Deutsche Bank raporunda sergilenen tahminlere göre, Türkiye’nin iç borç sorununun altından kalkabilmesi için yapabileceği üç şey var: (1) Merkez Bankası para basacak. Bu para ile iç borç faizi ödenecek. Bu nedenle enflasyon şahlanacak. (2) Bütçe harcamaları daha fazla kısılacak. Bütçe gelirlerini artırmak için halka daha fazla vergi salınacak. Bu nedenle piyasa daha da daralacak. (3) İç borcun yeniden yapılandırılması için konsolidasyon veya moratoryuma gidilecek.

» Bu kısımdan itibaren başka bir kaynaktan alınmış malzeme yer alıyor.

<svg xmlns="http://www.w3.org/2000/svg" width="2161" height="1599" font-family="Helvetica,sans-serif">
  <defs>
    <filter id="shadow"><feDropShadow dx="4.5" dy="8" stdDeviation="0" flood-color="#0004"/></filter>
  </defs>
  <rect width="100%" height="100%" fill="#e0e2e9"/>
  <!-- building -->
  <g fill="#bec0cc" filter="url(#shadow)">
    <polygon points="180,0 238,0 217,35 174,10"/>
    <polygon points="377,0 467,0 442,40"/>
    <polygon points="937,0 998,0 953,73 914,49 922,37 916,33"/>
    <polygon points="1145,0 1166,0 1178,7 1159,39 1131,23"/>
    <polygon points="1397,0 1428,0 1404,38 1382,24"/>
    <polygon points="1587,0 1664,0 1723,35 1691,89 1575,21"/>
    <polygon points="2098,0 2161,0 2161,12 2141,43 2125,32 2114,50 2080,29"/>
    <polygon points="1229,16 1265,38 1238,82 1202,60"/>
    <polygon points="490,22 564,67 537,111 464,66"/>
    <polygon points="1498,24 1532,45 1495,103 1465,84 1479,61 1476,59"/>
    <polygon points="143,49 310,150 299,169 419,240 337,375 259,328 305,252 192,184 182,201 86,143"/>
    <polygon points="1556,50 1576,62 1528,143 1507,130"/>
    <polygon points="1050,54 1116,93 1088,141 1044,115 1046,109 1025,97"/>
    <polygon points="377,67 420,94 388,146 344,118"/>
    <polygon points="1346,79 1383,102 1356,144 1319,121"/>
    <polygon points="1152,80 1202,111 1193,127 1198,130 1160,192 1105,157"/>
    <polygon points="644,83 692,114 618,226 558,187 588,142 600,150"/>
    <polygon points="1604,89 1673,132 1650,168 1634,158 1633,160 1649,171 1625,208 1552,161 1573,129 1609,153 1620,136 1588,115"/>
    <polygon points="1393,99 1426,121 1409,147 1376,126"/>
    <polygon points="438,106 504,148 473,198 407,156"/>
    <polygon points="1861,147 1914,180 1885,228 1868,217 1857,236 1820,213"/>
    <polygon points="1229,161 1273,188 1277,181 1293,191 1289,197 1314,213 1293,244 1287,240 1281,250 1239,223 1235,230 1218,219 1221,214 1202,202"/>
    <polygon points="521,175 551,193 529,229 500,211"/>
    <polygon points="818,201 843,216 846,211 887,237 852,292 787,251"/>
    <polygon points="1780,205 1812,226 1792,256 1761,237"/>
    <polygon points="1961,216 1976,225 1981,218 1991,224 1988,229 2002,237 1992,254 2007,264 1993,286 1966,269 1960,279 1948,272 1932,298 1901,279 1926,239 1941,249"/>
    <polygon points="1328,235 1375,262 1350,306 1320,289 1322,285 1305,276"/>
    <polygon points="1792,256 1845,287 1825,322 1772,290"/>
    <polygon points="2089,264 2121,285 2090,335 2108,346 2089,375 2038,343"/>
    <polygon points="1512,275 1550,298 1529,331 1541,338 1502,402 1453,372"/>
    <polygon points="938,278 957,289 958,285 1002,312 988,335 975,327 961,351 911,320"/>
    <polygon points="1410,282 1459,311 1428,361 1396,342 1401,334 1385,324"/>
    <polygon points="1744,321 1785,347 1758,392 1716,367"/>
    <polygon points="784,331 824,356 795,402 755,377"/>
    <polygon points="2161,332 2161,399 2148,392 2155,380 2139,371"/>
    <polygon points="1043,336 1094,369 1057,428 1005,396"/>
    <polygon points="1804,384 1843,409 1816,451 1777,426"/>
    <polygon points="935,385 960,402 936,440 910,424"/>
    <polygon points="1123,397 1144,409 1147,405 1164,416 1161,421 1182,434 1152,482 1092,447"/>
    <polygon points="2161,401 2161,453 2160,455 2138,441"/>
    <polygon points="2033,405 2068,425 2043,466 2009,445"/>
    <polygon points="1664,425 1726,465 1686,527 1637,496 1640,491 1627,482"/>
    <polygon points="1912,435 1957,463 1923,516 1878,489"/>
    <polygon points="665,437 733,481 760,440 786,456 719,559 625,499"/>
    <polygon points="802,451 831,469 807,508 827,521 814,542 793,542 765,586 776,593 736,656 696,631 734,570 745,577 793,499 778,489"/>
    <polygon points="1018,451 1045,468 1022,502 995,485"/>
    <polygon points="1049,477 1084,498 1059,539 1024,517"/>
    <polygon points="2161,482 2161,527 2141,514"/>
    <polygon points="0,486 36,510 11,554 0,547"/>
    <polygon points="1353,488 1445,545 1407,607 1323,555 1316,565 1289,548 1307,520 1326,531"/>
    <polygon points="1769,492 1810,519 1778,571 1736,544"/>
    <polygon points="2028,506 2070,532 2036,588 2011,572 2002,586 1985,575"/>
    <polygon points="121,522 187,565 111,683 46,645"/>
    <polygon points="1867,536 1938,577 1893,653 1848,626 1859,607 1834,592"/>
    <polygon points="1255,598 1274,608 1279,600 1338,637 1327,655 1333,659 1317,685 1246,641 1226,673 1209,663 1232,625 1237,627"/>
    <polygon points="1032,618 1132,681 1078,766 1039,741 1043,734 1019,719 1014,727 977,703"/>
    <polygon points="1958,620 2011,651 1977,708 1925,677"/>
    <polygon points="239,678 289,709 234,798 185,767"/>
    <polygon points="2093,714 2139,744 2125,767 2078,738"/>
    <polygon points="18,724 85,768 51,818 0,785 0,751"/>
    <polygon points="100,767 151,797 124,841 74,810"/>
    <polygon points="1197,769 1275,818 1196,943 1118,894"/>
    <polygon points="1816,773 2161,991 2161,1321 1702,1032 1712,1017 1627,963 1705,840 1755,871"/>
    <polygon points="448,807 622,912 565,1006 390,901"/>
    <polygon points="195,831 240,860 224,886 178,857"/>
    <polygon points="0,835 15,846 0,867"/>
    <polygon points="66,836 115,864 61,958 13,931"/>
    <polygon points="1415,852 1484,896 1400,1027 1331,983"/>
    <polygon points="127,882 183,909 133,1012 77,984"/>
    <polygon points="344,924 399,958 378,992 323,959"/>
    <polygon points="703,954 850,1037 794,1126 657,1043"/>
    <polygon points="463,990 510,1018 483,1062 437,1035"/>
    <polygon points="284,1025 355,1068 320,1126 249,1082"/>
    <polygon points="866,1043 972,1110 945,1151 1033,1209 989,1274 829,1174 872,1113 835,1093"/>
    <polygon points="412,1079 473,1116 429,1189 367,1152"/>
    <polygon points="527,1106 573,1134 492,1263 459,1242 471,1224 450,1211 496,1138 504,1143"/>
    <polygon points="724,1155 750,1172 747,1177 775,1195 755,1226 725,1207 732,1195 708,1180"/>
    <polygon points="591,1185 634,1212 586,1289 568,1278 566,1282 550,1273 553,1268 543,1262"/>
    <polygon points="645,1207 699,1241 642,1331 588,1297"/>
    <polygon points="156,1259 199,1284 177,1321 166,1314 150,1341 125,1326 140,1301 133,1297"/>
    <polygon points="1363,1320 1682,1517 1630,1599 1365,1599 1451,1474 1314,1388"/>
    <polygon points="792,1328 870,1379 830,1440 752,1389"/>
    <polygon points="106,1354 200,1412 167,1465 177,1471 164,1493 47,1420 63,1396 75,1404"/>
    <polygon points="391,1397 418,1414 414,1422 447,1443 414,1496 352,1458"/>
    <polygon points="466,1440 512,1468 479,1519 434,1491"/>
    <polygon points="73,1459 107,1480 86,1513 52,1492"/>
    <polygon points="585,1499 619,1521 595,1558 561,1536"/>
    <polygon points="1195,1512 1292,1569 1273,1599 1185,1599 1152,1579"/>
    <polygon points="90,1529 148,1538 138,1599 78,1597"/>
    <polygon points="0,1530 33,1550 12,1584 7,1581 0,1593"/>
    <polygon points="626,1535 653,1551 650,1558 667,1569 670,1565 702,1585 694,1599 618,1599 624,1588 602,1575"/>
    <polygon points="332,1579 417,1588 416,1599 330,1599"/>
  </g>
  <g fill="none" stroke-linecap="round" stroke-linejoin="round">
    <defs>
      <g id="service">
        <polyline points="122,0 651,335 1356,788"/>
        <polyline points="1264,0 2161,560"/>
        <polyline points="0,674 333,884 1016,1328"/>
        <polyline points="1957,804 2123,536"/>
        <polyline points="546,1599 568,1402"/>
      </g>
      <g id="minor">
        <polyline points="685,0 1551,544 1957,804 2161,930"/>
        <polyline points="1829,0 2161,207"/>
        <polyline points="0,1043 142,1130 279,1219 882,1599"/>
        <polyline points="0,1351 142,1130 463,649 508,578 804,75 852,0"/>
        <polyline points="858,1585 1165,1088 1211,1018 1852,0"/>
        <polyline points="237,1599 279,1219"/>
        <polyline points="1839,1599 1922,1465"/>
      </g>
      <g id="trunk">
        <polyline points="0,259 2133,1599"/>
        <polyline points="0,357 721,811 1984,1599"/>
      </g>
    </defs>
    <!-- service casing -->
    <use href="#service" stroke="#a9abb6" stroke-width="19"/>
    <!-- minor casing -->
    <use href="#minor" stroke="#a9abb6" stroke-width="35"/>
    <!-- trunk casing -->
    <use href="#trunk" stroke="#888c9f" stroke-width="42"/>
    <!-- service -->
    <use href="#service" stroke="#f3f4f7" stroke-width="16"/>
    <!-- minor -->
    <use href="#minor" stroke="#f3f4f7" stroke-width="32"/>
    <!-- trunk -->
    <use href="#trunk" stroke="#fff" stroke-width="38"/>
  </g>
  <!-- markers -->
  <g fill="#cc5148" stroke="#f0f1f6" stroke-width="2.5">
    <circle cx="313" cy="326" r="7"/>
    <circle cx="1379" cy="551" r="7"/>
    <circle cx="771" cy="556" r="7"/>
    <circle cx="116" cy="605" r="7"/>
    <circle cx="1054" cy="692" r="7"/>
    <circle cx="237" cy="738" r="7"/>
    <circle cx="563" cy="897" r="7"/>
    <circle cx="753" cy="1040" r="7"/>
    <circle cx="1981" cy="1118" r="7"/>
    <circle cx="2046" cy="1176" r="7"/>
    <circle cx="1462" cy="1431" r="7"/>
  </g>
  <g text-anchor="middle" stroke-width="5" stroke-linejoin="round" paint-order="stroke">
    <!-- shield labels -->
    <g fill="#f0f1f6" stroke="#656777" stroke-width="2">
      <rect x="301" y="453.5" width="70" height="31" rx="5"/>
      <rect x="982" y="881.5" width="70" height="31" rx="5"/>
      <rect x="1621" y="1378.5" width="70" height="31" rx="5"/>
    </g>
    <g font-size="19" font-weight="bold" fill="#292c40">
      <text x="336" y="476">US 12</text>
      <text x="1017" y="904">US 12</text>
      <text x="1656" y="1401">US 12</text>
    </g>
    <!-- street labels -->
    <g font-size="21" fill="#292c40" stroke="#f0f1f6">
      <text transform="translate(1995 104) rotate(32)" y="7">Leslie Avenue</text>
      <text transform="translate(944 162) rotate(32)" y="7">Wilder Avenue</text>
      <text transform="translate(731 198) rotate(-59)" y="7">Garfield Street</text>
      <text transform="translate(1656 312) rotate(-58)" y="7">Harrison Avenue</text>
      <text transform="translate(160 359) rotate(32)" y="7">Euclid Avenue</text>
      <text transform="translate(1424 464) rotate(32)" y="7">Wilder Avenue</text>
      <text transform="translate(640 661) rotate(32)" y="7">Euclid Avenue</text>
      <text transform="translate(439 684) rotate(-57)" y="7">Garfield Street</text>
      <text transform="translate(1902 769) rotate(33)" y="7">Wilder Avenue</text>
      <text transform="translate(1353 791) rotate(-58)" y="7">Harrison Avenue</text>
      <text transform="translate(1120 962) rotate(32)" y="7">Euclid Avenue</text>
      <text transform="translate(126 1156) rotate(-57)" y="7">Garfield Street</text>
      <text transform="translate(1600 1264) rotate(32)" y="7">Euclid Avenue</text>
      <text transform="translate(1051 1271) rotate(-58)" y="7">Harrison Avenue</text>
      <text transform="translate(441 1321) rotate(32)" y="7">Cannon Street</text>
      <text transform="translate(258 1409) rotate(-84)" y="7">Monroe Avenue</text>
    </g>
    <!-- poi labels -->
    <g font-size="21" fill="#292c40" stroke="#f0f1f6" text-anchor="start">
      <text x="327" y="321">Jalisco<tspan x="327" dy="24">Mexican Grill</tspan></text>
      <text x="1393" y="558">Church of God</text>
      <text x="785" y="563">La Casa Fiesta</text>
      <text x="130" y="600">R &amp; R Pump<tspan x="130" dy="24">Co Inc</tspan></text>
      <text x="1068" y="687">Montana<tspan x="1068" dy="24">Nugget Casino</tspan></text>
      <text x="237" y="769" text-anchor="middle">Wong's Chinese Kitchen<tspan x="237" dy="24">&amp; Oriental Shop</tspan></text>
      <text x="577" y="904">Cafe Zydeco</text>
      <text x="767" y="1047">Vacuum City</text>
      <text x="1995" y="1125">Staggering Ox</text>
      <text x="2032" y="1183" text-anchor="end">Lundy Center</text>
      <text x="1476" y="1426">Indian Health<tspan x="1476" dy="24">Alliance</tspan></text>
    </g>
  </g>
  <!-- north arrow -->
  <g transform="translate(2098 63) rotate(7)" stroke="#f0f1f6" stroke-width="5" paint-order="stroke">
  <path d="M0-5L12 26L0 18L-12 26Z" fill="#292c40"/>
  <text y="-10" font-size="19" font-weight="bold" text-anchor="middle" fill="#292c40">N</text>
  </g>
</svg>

Raporda bu üç seçenekten, ilk ikisinin uygulanamayacağı görüşü yer alıyor. Türkiye para basmayacak, bütçeyi daha fazla kısamayacak, vergiyi daha fazla artıramayacak. Sonunda "kaçınılmaz noktaya" gelecek!
Durup dururken böyle bir raporu bir yabancı banka, hele hele Türkiye ile bu kadar büyük parasal ilişki içinde olan ve de ciddi olduğu sanılan bir büyük banka yayımlar mı?

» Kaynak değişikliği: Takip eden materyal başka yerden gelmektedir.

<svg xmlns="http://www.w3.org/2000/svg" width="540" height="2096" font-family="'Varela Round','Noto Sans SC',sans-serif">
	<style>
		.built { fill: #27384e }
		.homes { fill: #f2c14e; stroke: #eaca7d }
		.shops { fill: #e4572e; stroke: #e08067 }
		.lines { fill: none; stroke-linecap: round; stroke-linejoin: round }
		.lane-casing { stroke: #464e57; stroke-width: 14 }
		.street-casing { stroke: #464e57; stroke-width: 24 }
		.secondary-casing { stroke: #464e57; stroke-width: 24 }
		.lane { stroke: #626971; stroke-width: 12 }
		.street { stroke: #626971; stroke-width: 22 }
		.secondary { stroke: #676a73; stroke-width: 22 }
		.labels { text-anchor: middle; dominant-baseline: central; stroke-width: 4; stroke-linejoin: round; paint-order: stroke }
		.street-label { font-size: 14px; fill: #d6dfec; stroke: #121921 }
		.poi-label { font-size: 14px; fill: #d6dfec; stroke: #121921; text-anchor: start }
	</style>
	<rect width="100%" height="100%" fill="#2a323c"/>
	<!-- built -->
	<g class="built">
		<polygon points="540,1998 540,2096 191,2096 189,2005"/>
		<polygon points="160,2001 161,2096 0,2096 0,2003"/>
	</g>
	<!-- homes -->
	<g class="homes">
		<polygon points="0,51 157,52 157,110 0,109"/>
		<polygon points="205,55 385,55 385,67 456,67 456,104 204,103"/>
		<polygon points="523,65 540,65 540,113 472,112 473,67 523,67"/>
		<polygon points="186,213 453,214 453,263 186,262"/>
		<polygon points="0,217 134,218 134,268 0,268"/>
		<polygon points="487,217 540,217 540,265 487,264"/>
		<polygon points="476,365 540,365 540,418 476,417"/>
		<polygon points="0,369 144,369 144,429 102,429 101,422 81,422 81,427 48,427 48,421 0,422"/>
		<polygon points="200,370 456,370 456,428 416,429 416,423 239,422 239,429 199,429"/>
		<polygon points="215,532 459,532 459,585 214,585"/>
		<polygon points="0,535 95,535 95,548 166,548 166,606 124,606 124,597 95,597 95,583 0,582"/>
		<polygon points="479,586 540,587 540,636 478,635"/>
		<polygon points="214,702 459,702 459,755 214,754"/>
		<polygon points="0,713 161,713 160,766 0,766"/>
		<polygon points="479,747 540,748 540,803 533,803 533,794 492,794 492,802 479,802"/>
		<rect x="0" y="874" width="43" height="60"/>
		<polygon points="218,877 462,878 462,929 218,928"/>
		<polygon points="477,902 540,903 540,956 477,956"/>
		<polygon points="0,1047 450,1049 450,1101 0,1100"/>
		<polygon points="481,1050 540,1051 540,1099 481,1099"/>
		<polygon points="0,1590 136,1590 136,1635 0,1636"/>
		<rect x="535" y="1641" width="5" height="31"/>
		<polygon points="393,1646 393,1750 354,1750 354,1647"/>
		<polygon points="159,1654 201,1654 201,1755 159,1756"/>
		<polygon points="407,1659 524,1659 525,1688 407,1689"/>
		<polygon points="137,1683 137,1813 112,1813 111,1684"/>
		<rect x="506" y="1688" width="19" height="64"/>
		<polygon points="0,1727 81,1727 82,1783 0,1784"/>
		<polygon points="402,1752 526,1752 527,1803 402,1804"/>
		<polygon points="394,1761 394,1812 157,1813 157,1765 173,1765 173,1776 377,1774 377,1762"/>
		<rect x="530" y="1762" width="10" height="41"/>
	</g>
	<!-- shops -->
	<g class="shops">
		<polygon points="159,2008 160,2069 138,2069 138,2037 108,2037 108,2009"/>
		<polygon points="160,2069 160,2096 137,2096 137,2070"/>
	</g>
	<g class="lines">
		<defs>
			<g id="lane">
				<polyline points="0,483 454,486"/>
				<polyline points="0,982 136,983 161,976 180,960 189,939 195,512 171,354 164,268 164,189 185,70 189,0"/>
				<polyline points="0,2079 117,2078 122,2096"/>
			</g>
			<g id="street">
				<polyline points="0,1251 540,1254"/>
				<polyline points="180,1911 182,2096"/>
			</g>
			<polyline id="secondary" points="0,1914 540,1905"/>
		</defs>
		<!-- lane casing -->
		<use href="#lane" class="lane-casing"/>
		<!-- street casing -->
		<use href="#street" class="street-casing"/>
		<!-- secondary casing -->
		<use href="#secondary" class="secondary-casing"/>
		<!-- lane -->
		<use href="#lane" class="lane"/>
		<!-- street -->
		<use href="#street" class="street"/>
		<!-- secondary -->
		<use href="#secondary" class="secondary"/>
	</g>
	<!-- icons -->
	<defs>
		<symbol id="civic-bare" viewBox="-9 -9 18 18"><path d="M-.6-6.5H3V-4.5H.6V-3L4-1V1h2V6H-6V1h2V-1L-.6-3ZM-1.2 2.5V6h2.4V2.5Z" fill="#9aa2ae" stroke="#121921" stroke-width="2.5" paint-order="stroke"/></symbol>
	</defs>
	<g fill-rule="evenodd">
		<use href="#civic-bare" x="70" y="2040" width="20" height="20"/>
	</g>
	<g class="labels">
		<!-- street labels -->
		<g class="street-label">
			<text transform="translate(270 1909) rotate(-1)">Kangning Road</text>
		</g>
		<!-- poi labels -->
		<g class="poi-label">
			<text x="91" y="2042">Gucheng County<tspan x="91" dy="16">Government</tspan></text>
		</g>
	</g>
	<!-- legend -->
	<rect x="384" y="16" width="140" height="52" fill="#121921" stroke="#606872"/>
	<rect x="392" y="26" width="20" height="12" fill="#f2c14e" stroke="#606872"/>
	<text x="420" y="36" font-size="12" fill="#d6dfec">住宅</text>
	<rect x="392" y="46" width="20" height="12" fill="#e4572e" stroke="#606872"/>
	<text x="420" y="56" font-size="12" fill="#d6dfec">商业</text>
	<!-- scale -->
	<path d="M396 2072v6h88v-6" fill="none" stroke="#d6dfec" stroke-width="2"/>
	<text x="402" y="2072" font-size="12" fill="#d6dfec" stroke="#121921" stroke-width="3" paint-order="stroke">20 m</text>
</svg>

Böyle kesin hükümlü bir rapor yayımlayacak ciddi bir bankanın bu rapor ile birlikte olumsuz değerlemeye neden olan rakamları ve projeksiyonu da açıklaması gerekmez mi?
Bu rapor Deutsche Bank’ın Türk ekonomisiyle ilgili olarak yayımladığı ilk olumsuz rapor değil. Deutsche Bank Türk ekonomisiyle ilgili olumsuz rapor yayımlayan tek yabancı finans kuruluşu da değil. Türkiye pazarında iş yapan yabancı fonlar ile yabancı bankalar, Türkiye’de işler biraz karıştığında, Türkiye’deki paralarını "hooooppppp" diye çekiyorlar. Paralarını garantiye aldıktan sonra, işsiz kalan Türkiye masası personeli boş vakitlerini doldurmak için başlıyor Türkiye için "masa başında" felaket senaryoları üretmeye.
Maalesef bu üretime katkıda bulunanların çoğu da bu yabancı fonlar ve yabancı bankaların Türkiye masalarında çalışan, yurtdışında çok iyi eğitim görmüş Türk gençleri. Genç hanımlar, genç beyler.
Türkiye’yi sadece çalıştıkları fon yönetimi ile bankanın "kar/zarar trafiği" penceresinden izleyen bu genç Türkler, yurtdışında yaşadıklarından yazdıkları spekülatif raporların Türk ekonomisine ne kadar zarar verdiğini, Türk insanının kaderiyle nasıl oynadıklarını fark edemiyorlar.
"İlla da batsın mı bu ekonomi? Ekonomiyi batırınca kına mı yakacaksınız? Türkiye batınca elinizdeki fonları pahalı pahalı başka kime satacaksınız?"